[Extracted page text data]
-- Opening Marker --

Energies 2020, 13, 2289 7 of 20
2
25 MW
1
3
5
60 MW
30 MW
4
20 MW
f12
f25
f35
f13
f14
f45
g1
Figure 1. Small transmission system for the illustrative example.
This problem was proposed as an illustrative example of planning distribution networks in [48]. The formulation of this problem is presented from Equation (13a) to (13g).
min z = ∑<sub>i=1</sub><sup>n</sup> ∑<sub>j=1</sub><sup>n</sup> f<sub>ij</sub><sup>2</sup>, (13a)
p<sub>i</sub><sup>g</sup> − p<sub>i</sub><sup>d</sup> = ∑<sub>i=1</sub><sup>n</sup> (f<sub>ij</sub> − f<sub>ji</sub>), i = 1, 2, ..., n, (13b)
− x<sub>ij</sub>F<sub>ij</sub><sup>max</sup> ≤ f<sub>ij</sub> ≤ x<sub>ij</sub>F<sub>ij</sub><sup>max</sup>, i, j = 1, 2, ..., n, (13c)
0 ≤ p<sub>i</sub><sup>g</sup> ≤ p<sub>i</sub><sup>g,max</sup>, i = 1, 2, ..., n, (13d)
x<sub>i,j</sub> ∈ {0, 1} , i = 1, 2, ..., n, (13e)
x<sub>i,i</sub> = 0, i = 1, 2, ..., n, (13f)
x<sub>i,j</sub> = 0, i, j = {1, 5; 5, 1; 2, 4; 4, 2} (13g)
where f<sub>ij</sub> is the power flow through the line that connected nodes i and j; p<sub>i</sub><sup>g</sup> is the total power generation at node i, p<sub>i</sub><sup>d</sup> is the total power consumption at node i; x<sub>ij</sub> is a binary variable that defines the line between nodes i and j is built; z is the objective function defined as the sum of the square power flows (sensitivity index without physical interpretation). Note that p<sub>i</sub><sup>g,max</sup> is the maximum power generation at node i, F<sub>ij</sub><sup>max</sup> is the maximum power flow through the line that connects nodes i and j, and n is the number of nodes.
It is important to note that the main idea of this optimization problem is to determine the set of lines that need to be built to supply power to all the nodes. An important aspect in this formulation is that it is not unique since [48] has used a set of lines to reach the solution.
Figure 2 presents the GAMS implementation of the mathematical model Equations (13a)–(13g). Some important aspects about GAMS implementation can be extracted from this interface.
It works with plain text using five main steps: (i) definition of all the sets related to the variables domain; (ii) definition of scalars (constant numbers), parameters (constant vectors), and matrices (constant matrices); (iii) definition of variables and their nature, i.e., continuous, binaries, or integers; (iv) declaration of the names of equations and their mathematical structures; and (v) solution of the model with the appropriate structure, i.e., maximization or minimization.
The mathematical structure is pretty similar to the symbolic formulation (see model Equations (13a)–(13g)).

-- Closing Marker --

▸ EXERCISE DETAILS: Each of the entries above is to be repeated exactly.

▸ ANSWER BOX:
Energies 2020, 13, 2289 7 of 20
2
25 MW
1
3
5
60 MW
30 MW
4
20 MW
f12
f25
f35
f13
f14
f45
g1
Figure 1. Small transmission system for the illustrative example.
This problem was proposed as an illustrative example of planning distribution networks in [48]. The formulation of this problem is presented from Equation (13a) to (13g).
min z = ∑<sub>i=1</sub><sup>n</sup> ∑<sub>j=1</sub><sup>n</sup> f<sub>ij</sub><sup>2</sup>, (13a)
p<sub>i</sub><sup>g</sup> − p<sub>i</sub><sup>d</sup> = ∑<sub>i=1</sub><sup>n</sup> (f<sub>ij</sub> − f<sub>ji</sub>), i = 1, 2, ..., n, (13b)
− x<sub>ij</sub>F<sub>ij</sub><sup>max</sup> ≤ f<sub>ij</sub> ≤ x<sub>ij</sub>F<sub>ij</sub><sup>max</sup>, i, j = 1, 2, ..., n, (13c)
0 ≤ p<sub>i</sub><sup>g</sup> ≤ p<sub>i</sub><sup>g,max</sup>, i = 1, 2, ..., n, (13d)
x<sub>i,j</sub> ∈ {0, 1} , i = 1, 2, ..., n, (13e)
x<sub>i,i</sub> = 0, i = 1, 2, ..., n, (13f)
x<sub>i,j</sub> = 0, i, j = {1, 5; 5, 1; 2, 4; 4, 2} (13g)
where f<sub>ij</sub> is the power flow through the line that connected nodes i and j; p<sub>i</sub><sup>g</sup> is the total power generation at node i, p<sub>i</sub><sup>d</sup> is the total power consumption at node i; x<sub>ij</sub> is a binary variable that defines the line between nodes i and j is built; z is the objective function defined as the sum of the square power flows (sensitivity index without physical interpretation). Note that p<sub>i</sub><sup>g,max</sup> is the maximum power generation at node i, F<sub>ij</sub><sup>max</sup> is the maximum power flow through the line that connects nodes i and j, and n is the number of nodes.
It is important to note that the main idea of this optimization problem is to determine the set of lines that need to be built to supply power to all the nodes. An important aspect in this formulation is that it is not unique since [48] has used a set of lines to reach the solution.
Figure 2 presents the GAMS implementation of the mathematical model Equations (13a)–(13g). Some important aspects about GAMS implementation can be extracted from this interface.
It works with plain text using five main steps: (i) definition of all the sets related to the variables domain; (ii) definition of scalars (constant numbers), parameters (constant vectors), and matrices (constant matrices); (iii) definition of variables and their nature, i.e., continuous, binaries, or integers; (iv) declaration of the names of equations and their mathematical structures; and (v) solution of the model with the appropriate structure, i.e., maximization or minimization.
The mathematical structure is pretty similar to the symbolic formulation (see model Equations (13a)–(13g)).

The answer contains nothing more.